On the other hand, too much fluoride in a diet is bad and can cause a condition known as fluorosis, which results in brittle bones. The fluoride collects in the skeleton because this too is chiefly calcium phosphate. Industrial exposure to high levels of fluoride in aluminium smelters and fertiliser plants has caused this condition in workers. Animals grazing in fields surrounding such plants and around brickworks, which also emit fluoride-containing smoke, have also been affected by fluorosis.
Low intake of fluoride is generally thought to be harmless, and indeed beneficial for dental hygiene, and claims that the low levels of 1 part per million recommended for public water supplies could cause allergy, cancer, birth defects and so on, have yet to be scientifically substantiated. Moreover the belief that fluoride is chemically inert when dissolved in water seemed a strong counter to such claims. But with the discovery that fluoride can form strong hydrogen bonds in the presence of water, we cannot be quite so complacent about its effect in the living cell, where a network of weak hydrogen bonds plays an important role in determining the structure.
The effects of fluoride on enzymes – nature's catalysts, which are responsible for controlling the body's chemistry – have been studied for more than 50 years. Fluoride stimulates some enzymes, but more usually, even in very low concentrations, it reduces their activity. Until recently the fluoride was thought to react with the metal atoms that are important components of many enzymes – the ability of fluoride to bond to metals is a well-known phenomenon.
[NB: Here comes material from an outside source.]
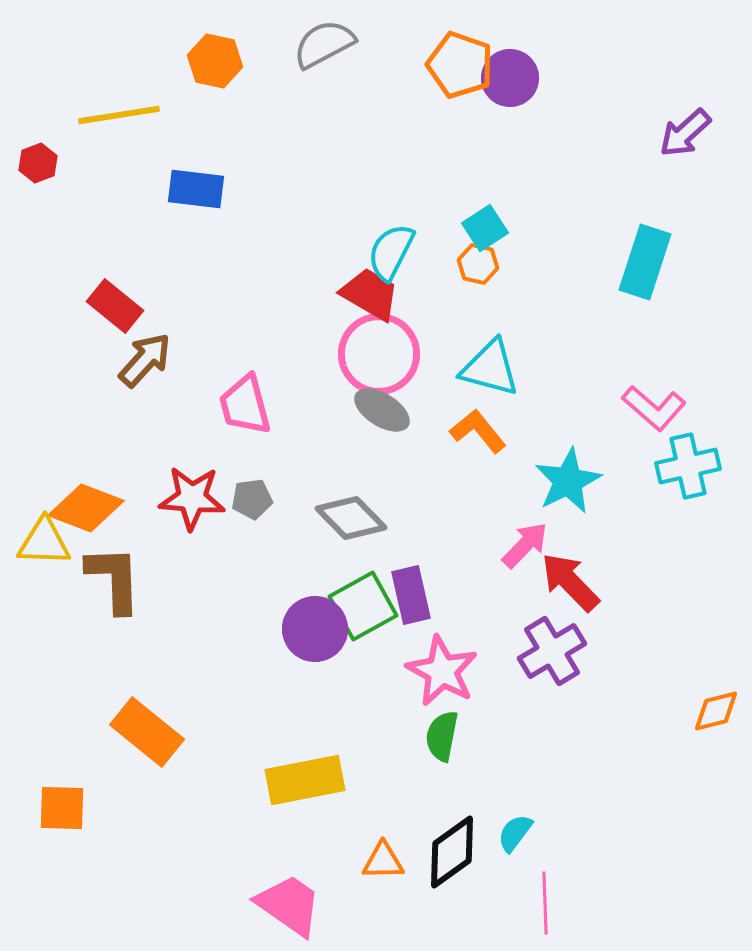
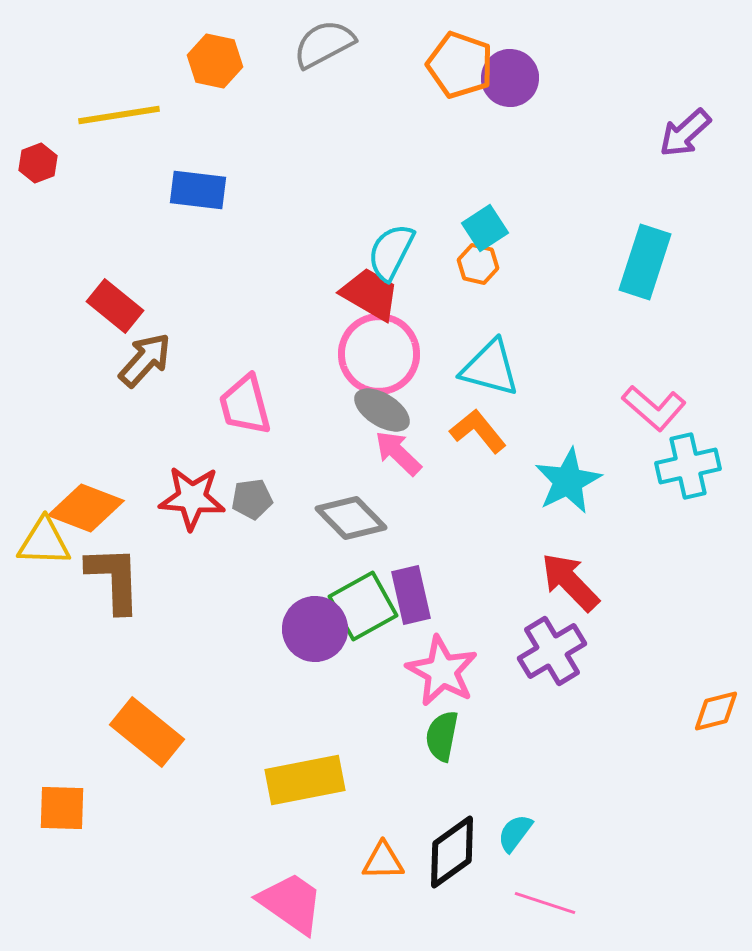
blue rectangle at (196, 189): moved 2 px right, 1 px down
pink arrow at (525, 545): moved 127 px left, 92 px up; rotated 90 degrees counterclockwise
pink line at (545, 903): rotated 70 degrees counterclockwise
pink trapezoid at (289, 905): moved 2 px right, 2 px up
But recently researchers have discovered that fluoride can affect metal-free enzymes. Sonia Anderson of Oregon University has demonstrated the effect of fluoride on a metal-free enzyme and suggested that hydrogen bonding was the key to this behaviour. She also showed that another biologically-important compound, nicotinamide adenine dinucleotide, NAD – which is extremely important in channelling energy into living systems – was capable of binding to fluoride, presumably via a hydrogen bond.
Fluoride is clearly harmless to the growing number of people who take it in small doses from their drinking water – even bottle-fed babies appear to suffer no ill effects and they would be particularly vulnerable. But a warning bell has sounded: through the agency of the strong hydrogen bond fluoride can change the chemistry of many compounds. What it may be capable of doing in the living cell whether for good or ill remains to be discovered.